**What you have to do**
Leave out the images and transcribe the entries below word for word.

**Available records**
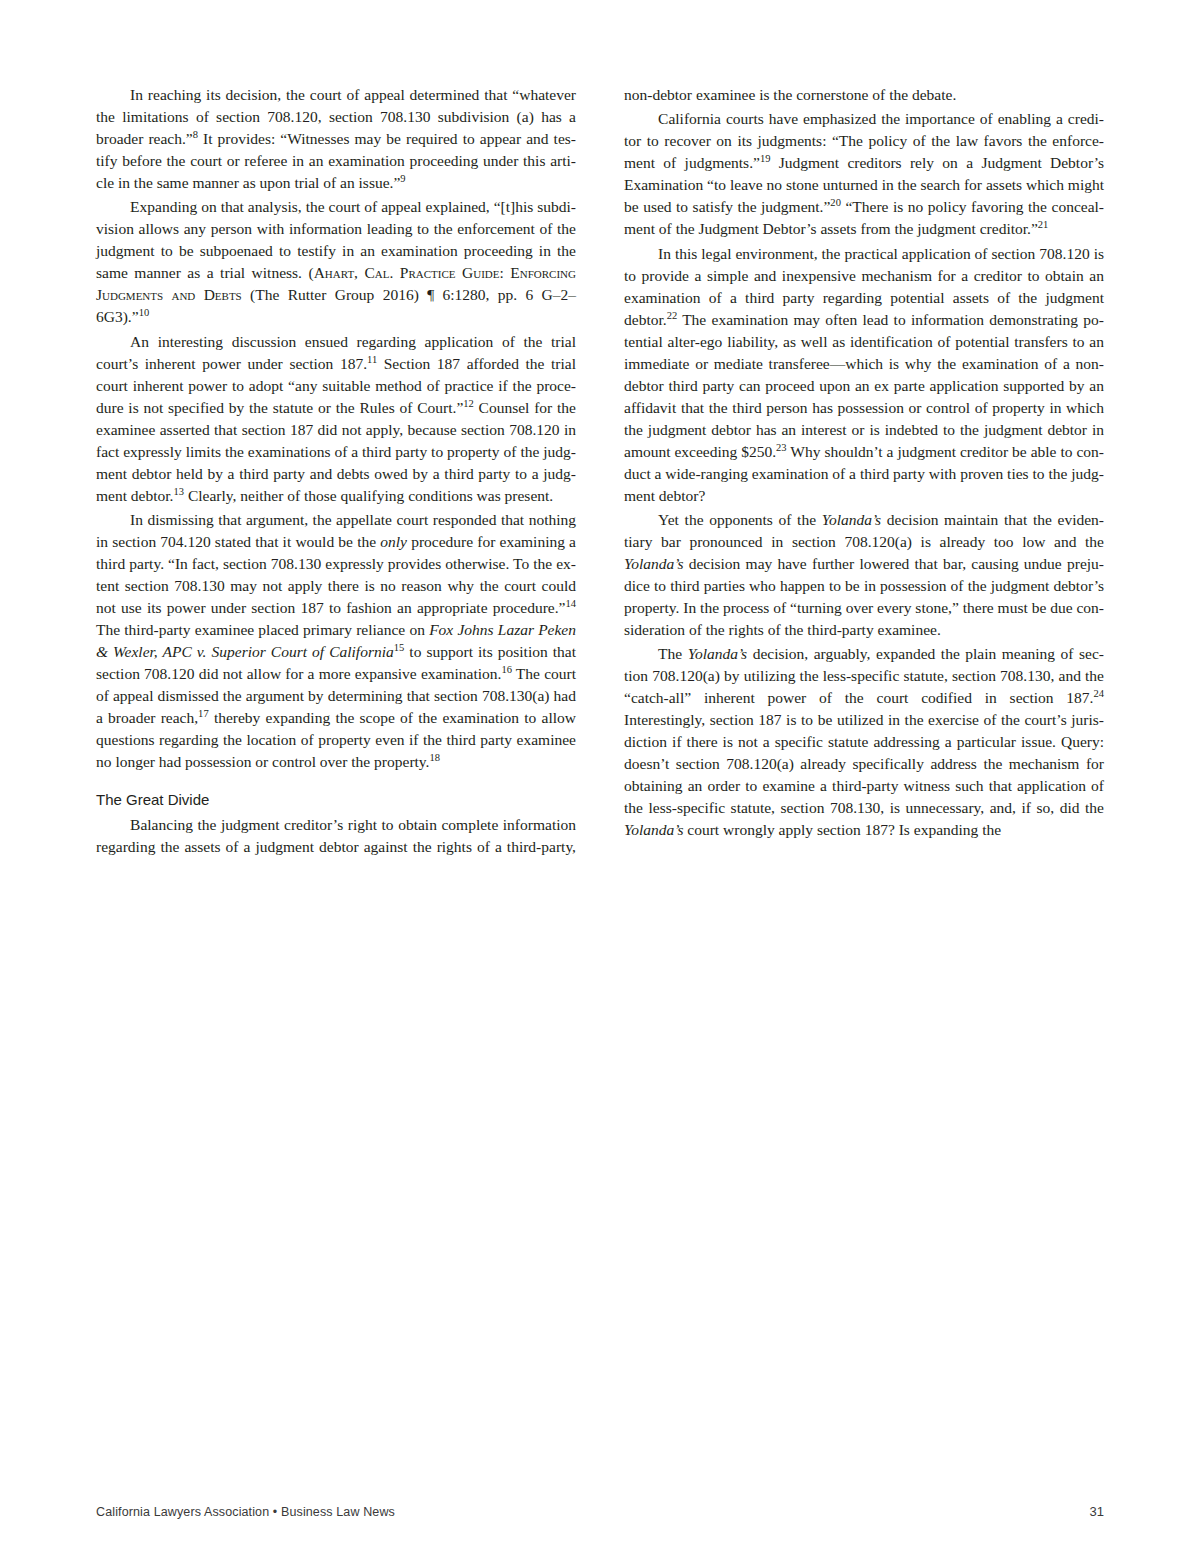In reaching its decision, the court of appeal determined that “whatever the limitations of section 708.120, section 708.130 subdivision (a) has a broader reach.”8 It provides: “Witnesses may be required to appear and testify before the court or referee in an examination proceeding under this article in the same manner as upon trial of an issue.”9
Expanding on that analysis, the court of appeal explained, “[t]his subdivision allows any person with information leading to the enforcement of the judgment to be subpoenaed to testify in an examination proceeding in the same manner as a trial witness. (Ahart, Cal. Practice Guide: Enforcing Judgments and Debts (The Rutter Group 2016) ¶ 6:1280, pp. 6 G–2–6G3).”10
An interesting discussion ensued regarding application of the trial court’s inherent power under section 187.11 Section 187 afforded the trial court inherent power to adopt “any suitable method of practice if the procedure is not specified by the statute or the Rules of Court.”12 Counsel for the examinee asserted that section 187 did not apply, because section 708.120 in fact expressly limits the examinations of a third party to property of the judgment debtor held by a third party and debts owed by a third party to a judgment debtor.13 Clearly, neither of those qualifying conditions was present.
In dismissing that argument, the appellate court responded that nothing in section 704.120 stated that it would be the only procedure for examining a third party. “In fact, section 708.130 expressly provides otherwise. To the extent section 708.130 may not apply there is no reason why the court could not use its power under section 187 to fashion an appropriate procedure.”14 The third-party examinee placed primary reliance on Fox Johns Lazar Peken & Wexler, APC v. Superior Court of California15 to support its position that section 708.120 did not allow for a more expansive examination.16 The court of appeal dismissed the argument by determining that section 708.130(a) had a broader reach,17 thereby expanding the scope of the examination to allow questions regarding the location of property even if the third party examinee no longer had possession or control over the property.18
The Great Divide
Balancing the judgment creditor’s right to obtain complete information regarding the assets of a judgment debtor against the rights of a third-party, non-debtor examinee is the cornerstone of the debate.
California courts have emphasized the importance of enabling a creditor to recover on its judgments: “The policy of the law favors the enforcement of judgments.”19 Judgment creditors rely on a Judgment Debtor’s Examination “to leave no stone unturned in the search for assets which might be used to satisfy the judgment.”20 “There is no policy favoring the concealment of the Judgment Debtor’s assets from the judgment creditor.”21
In this legal environment, the practical application of section 708.120 is to provide a simple and inexpensive mechanism for a creditor to obtain an examination of a third party regarding potential assets of the judgment debtor.22 The examination may often lead to information demonstrating potential alter-ego liability, as well as identification of potential transfers to an immediate or mediate transferee—which is why the examination of a non-debtor third party can proceed upon an ex parte application supported by an affidavit that the third person has possession or control of property in which the judgment debtor has an interest or is indebted to the judgment debtor in amount exceeding $250.23 Why shouldn’t a judgment creditor be able to conduct a wide-ranging examination of a third party with proven ties to the judgment debtor?
Yet the opponents of the Yolanda’s decision maintain that the evidentiary bar pronounced in section 708.120(a) is already too low and the Yolanda’s decision may have further lowered that bar, causing undue prejudice to third parties who happen to be in possession of the judgment debtor’s property. In the process of “turning over every stone,” there must be due consideration of the rights of the third-party examinee.
The Yolanda’s decision, arguably, expanded the plain meaning of section 708.120(a) by utilizing the less-specific statute, section 708.130, and the “catch-all” inherent power of the court codified in section 187.24 Interestingly, section 187 is to be utilized in the exercise of the court’s jurisdiction if there is not a specific statute addressing a particular issue. Query: doesn’t section 708.120(a) already specifically address the mechanism for obtaining an order to examine a third-party witness such that application of the less-specific statute, section 708.130, is unnecessary, and, if so, did the Yolanda’s court wrongly apply section 187? Is expanding the
California Lawyers Association • Business Law News
31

**Task output**
In reaching its decision, the court of appeal determined that “whatever the limitations of section 708.120, section 708.130 subdivision (a) has a broader reach.”8 It provides: “Witnesses may be required to appear and testify before the court or referee in an examination proceeding under this article in the same manner as upon trial of an issue.”9
Expanding on that analysis, the court of appeal explained, “[t]his subdivision allows any person with information leading to the enforcement of the judgment to be subpoenaed to testify in an examination proceeding in the same manner as a trial witness. (Ahart, Cal. Practice Guide: Enforcing Judgments and Debts (The Rutter Group 2016) ¶ 6:1280, pp. 6 G–2–6G3).”10
An interesting discussion ensued regarding application of the trial court’s inherent power under section 187.11 Section 187 afforded the trial court inherent power to adopt “any suitable method of practice if the procedure is not specified by the statute or the Rules of Court.”12 Counsel for the examinee asserted that section 187 did not apply, because section 708.120 in fact expressly limits the examinations of a third party to property of the judgment debtor held by a third party and debts owed by a third party to a judgment debtor.13 Clearly, neither of those qualifying conditions was present.
In dismissing that argument, the appellate court responded that nothing in section 704.120 stated that it would be the only procedure for examining a third party. “In fact, section 708.130 expressly provides otherwise. To the extent section 708.130 may not apply there is no reason why the court could not use its power under section 187 to fashion an appropriate procedure.”14 The third-party examinee placed primary reliance on Fox Johns Lazar Peken & Wexler, APC v. Superior Court of California15 to support its position that section 708.120 did not allow for a more expansive examination.16 The court of appeal dismissed the argument by determining that section 708.130(a) had a broader reach,17 thereby expanding the scope of the examination to allow questions regarding the location of property even if the third party examinee no longer had possession or control over the property.18
The Great Divide
Balancing the judgment creditor’s right to obtain complete information regarding the assets of a judgment debtor against the rights of a third-party, non-debtor examinee is the cornerstone of the debate.
California courts have emphasized the importance of enabling a creditor to recover on its judgments: “The policy of the law favors the enforcement of judgments.”19 Judgment creditors rely on a Judgment Debtor’s Examination “to leave no stone unturned in the search for assets which might be used to satisfy the judgment.”20 “There is no policy favoring the concealment of the Judgment Debtor’s assets from the judgment creditor.”21
In this legal environment, the practical application of section 708.120 is to provide a simple and inexpensive mechanism for a creditor to obtain an examination of a third party regarding potential assets of the judgment debtor.22 The examination may often lead to information demonstrating potential alter-ego liability, as well as identification of potential transfers to an immediate or mediate transferee—which is why the examination of a non-debtor third party can proceed upon an ex parte application supported by an affidavit that the third person has possession or control of property in which the judgment debtor has an interest or is indebted to the judgment debtor in amount exceeding $250.23 Why shouldn’t a judgment creditor be able to conduct a wide-ranging examination of a third party with proven ties to the judgment debtor?
Yet the opponents of the Yolanda’s decision maintain that the evidentiary bar pronounced in section 708.120(a) is already too low and the Yolanda’s decision may have further lowered that bar, causing undue prejudice to third parties who happen to be in possession of the judgment debtor’s property. In the process of “turning over every stone,” there must be due consideration of the rights of the third-party examinee.
The Yolanda’s decision, arguably, expanded the plain meaning of section 708.120(a) by utilizing the less-specific statute, section 708.130, and the “catch-all” inherent power of the court codified in section 187.24 Interestingly, section 187 is to be utilized in the exercise of the court’s jurisdiction if there is not a specific statute addressing a particular issue. Query: doesn’t section 708.120(a) already specifically address the mechanism for obtaining an order to examine a third-party witness such that application of the less-specific statute, section 708.130, is unnecessary, and, if so, did the Yolanda’s court wrongly apply section 187? Is expanding the
California Lawyers Association • Business Law News
31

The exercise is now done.